Multi-strategy hedge funds employ active risk management and are often defensive, skilled at managing downside, and may capture available returns by virtue of their capital allocation and ability to be dynamic. This approach offers differentiated returns by targeting alpha capture over beta production, actively balancing exposures and incorporating leverage. Multi-strategies look to offer diversification in any market environment by capitalizing on structural imbalances, cyclical trends and idiosyncratic dislocations.
Multi-strategy hedge fund managers strive to have the scale and the ability to bring in the best talent and pursue the most attractive market opportunities. This requires infrastructure, expertise and a bigger budget than many institutions possess.
Our edge and approach at UBS O’Connor
For over 21 years, O’Connor’s flagship Global Multi-Strategy Alpha Fund has focused on liquid relative value investing, diversified at the security level across geographies, market sectors and asset classes. The Fund seeks to extract alpha from the market by employing a broad array of complementary sub-strategies with minimal or negative correlation to one another and broad market indices.
Our core values of maintaining liquidity and preserving investor capital along with our investment approach of fundamental analysis, quantitative risk management and financial markets expertise remain as strong today as ever, producing consistently high risk-adjusted returns and only 2 losing calendar years across the Fund’s 21 year history. We continue to leverage the core strengths of O’Connor while orienting the portfolio to a return goal of 8-12% with volatility of 5-7%. Over the past few years we have shifted away from broad diversified strategies with declining alpha profiles, and removed factor and risk constraints to allow our PMs both greater flexibility in managing their books and in adding concentration in high conviction positions. We concentrate capital in strategies where we believe that our strong PM talent can take advantage of a supportive macro backdrop, less crowding and greater dispersion. Some of these changes have been particularly meaningful:
- Increased focus on Equity L/S strategies in Europe and Asia has been a source of compelling idiosyncratic returns, particularly in the China A-share market where our PMs in Hong Kong and Shanghai have a meaningful competitive advantage by leveraging UBS’s global footprint, local markets expertise and access to borrow.

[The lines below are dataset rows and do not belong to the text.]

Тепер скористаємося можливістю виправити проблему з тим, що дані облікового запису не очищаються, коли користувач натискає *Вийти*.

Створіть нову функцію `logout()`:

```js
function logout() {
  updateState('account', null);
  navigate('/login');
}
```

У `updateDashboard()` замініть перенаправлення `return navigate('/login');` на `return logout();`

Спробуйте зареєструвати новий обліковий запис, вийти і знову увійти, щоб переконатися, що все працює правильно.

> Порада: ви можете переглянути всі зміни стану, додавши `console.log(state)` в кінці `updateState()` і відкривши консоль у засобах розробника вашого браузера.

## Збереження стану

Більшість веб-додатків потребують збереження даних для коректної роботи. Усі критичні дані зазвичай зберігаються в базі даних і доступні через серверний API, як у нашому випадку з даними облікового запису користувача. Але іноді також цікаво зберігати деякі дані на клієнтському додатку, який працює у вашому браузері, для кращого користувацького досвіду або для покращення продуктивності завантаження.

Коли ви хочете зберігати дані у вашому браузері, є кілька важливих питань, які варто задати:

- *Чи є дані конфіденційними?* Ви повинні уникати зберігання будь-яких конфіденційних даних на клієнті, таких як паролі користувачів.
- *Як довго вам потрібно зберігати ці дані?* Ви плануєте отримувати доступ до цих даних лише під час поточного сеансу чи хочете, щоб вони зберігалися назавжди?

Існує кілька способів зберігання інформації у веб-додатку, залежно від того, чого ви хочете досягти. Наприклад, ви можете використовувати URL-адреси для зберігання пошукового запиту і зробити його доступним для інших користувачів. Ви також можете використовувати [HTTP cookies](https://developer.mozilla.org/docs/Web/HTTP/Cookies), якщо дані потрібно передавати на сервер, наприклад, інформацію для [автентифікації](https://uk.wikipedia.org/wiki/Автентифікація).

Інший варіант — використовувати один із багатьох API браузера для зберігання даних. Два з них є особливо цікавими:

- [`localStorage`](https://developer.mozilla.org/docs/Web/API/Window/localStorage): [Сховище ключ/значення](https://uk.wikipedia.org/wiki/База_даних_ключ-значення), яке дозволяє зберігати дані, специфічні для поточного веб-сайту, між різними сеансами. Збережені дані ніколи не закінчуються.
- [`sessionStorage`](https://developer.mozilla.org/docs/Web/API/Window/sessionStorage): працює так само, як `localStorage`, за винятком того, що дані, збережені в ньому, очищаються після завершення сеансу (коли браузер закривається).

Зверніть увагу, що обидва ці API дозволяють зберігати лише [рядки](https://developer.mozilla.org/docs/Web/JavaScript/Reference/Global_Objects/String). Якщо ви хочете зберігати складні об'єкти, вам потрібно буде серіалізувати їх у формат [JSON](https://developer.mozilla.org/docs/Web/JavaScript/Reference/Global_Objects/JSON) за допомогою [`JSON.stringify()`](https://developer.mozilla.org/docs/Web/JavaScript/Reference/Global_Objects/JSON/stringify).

- Launched our Environmental-focused long/short equity strategy through a PM team with 12 years’ expertise trading the energy economy, targeting the dramatic changes in corporate behavior in addressing climate change.
- Significantly increased allocation to our long-tenured Merger Arbitrage team, while developing adjacent strategies in Event Driven and Special Purpose Acquisition Companies (SPACs).
- Increased allocation to Credit strategies, particularly in Convertible Arbitrage and High Yield, with an aggressive approach to trading to capitalize on short-term catalysts and dislocations, and introduced both Private Credit and Working Capital strategies.
O’Connor’s evolution has allowed us to successfully navigate the COVID crisis and ensuing pandemic, protecting our investors’ capital through the market downturn. Our focus on liquidity allowed us to be nimble and aggressive in repositioning our exposures in the dramatic market moves, and we have gone back to our roots as derivative traders in actively using equity and credit derivatives to both hedge and tilt our overall exposures.
Looking forward, we remain in an environment of unprecedented uncertainty in both geopolitics and corporate fundamentals, which we anticipate will be a huge driver of alpha in the market. We’ve always been mindful of volatility as a leading indicator in the market, and we are keeping a watchful eye for signs of interest rate volatility as a potential predictor of heightened risk. We will continue to leverage our fundamental research and data science tools as we look to continue our history of high risk-adjusted returns and meaningful capital protection in dynamic markets.